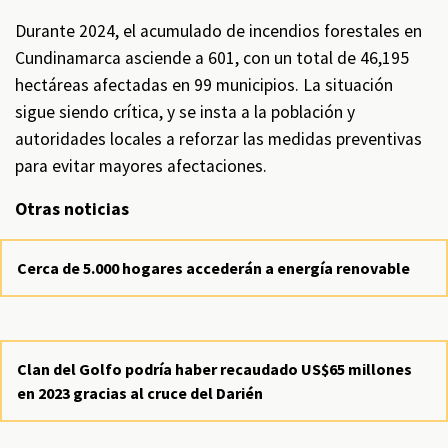
Durante 2024, el acumulado de incendios forestales en
Cundinamarca asciende a 601, con un total de 46,195
hectáreas afectadas en 99 municipios. La situación
sigue siendo crítica, y se insta a la población y
autoridades locales a reforzar las medidas preventivas
para evitar mayores afectaciones.
Otras noticias
Cerca de 5.000 hogares accederán a energía renovable
Clan del Golfo podría haber recaudado US$65 millones
en 2023 gracias al cruce del Darién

◇ ◇ ◇ ◇

WHAT TO PRODUCE | From the line containing "sigue siendo crítica, y" to the final line of the entries, print every line exactly and nothing else.

WRITTEN RESPONSE |
sigue siendo crítica, y se insta a la población y
autoridades locales a reforzar las medidas preventivas
para evitar mayores afectaciones.
Otras noticias
Cerca de 5.000 hogares accederán a energía renovable
Clan del Golfo podría haber recaudado US$65 millones
en 2023 gracias al cruce del Darién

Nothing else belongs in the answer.